PxPixel
Delayed by shutdown; waiting continues on environmental review for PolyMet - Bring Me The News

Delayed by shutdown; waiting continues on environmental review for PolyMet

Author:
Publish date:

There's another hold up during the environmental review process of a proposed northern Minnesota copper mine near Hoyt Lakes.

The Duluth News Tribune reports that last month's federal government shutdown caused a two-week delay in the release of a revised environmental-impact statement for the proposed PolyMet copper mine near Hoyt Lakes.

The Minnesota Department of Natural Resources and the U.S. Army Corps of Engineers had planned to release the document to the public on Nov. 22, but now that date has been pushed to Dec. 6.

DNR officials said that the federal shutdown "occurred during the critical final review steps" for the PolyMet Supplemental Draft Environmental Impact Statement.

The Associated Press reports that three agencies the DNR, the Corps and the U.S. Forest Service, have been working on the 1,800 page document for more than three years after the original impact statement was considered to be inadequate by federal regulators.

“We’re taking this short delay in stride,” said PolyMet president and CEO Jon Cherry. “We look forward to this long-awaited comprehensive environmental review being published and made available for public review and comment.”

He added that the publication of the document is the culmination of nearly four years of work by scientists and engineers to improve the design and complete the analysis and technical studies for the proposed mine.
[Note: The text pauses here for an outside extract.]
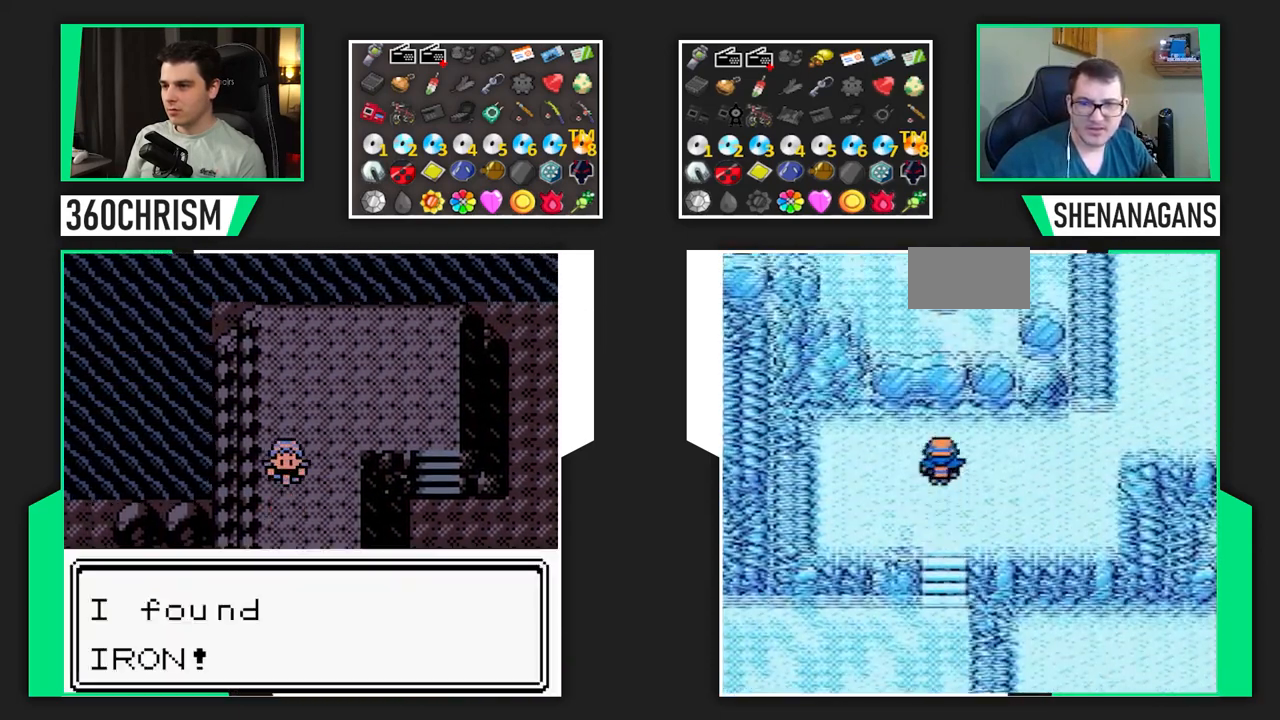
{"buttons": []}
Cherry said it marks a major milestone in the project's development.

As part of the project, PolyMet plans to refurbish and re-commission the idled Erie mill and other facilities at the site to process ore from the new open-pit mine six miles east of the plant.

PolyMet says the mine will produce substantial quantities of copper and nickel as well as platinum group medals. It is expected to create nearly 1,000 direct and indirect jobs and generate more than $500 million in economic benefit annually.

Critics argue the chances of long-term environmental damage from the mine is not worth the relatively short-term economic benefit.